Ask Paul: Should we retire to China for a lower cost of living?
We are in our early 40s, with no intention of having kids.
We jointly own three properties located in Melbourne - two investments and one that we live in. Their total current value is around $2.35 million, with total debt of $1.16 million ($280,000 variable home loan and the rest as a fixed investment loan).
My husband works six days a week, earning around $120,000 a year (he has an ABN). I am on $90,000 a year.
We live with my mother-in-law, who is in her late 60s and very healthy. She has no assets or income but will receive a pension from mid-2024 (she migrated from Ukraine eight years ago).
Our super is a big concern, as I have about $120,000 but my husband has only $30,000.
We have about $60,000 in a savings account and $50,000 in shares.
We both want to retire around age 55, but are worried if we'll have enough money to support us as our super is not that high and we may not receive a pension due to the assets we have.
We have thought about retiring in China, as my parents have a house there, so our living expenses are not high, but as we are both Australian residents now, it might be difficult to do so.
What else could we do except start putting more money into super? The sharemarket is not performing well and we have already lost $30,000 in the last financial year. - Sissi and Andriy
Having children is a very personal decision, Sissi and Andriy, but having raised three of them with my wife, Vicki, I can say with great confidence that they cost a fortune!
We adore our three kids and now three grandkids, but the economics of kids I don't want to think about. And it is not just expenses, in our case, we were on one income for a very long time.
However, having decided you are not having children, with the assets you already own, you are on financial cruise control. With a combined income of $210,000, you will have ample surplus income.

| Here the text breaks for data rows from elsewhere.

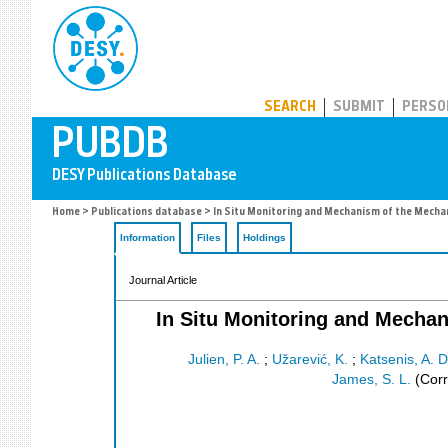
PUBDB
SEARCH
SUBMIT
PERSO
Home
>
Publications database
> In Situ Monitoring and Mechanism of the Mech
Information
Files
Holdings
Journal Article
In Situ Monitoring and Mecha
Julien, P. A.
;
Užarević, K.
;
Katsenis, A. D
James, S. L.
(Corr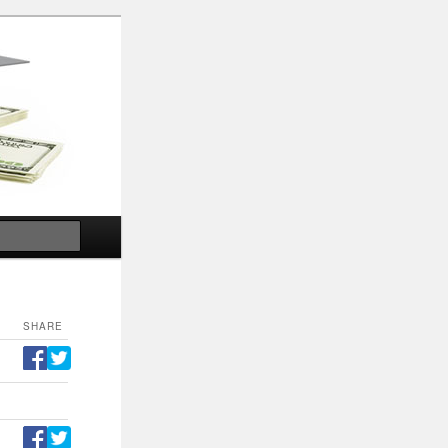
Search
SHARE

Here I agree with you: topping up your concessional super payments to the maximum $27,500 a year each makes a lot of sense to me.
In my answer to Simon, I looked at the issue of super, which, like property, has been falling in value. My view has always been that the best time to buy quality assets is when they get cheaper, so I would argue this is a good time to top up super. The long-term returns from super have been very good, as is the case with property.
Additional investments also depend on your attitude to risk. With interest rates going up, you could put more into an offset account on your home mortgage. This is your safest option. It would reduce the amount of non-tax-deductible debt you have and build a pool of money for future investments.
If property values fall further, which is a reasonable possibility, providing you feel you can handle increased debt repayments, then you may want to add to your property assets. I do need to stress that this is a very personal decision based on many factors that only you can determine.
As for living in China, that is not a decision that I or any expert can assist you with. But I would not be moving to save money.
You have substantial assets and with a continued focus on building wealth through super, your properties and other investments, I have no doubt that by age 55 you will be very financially secure, allowing you to choose where you want to live for lifestyle reasons, not money.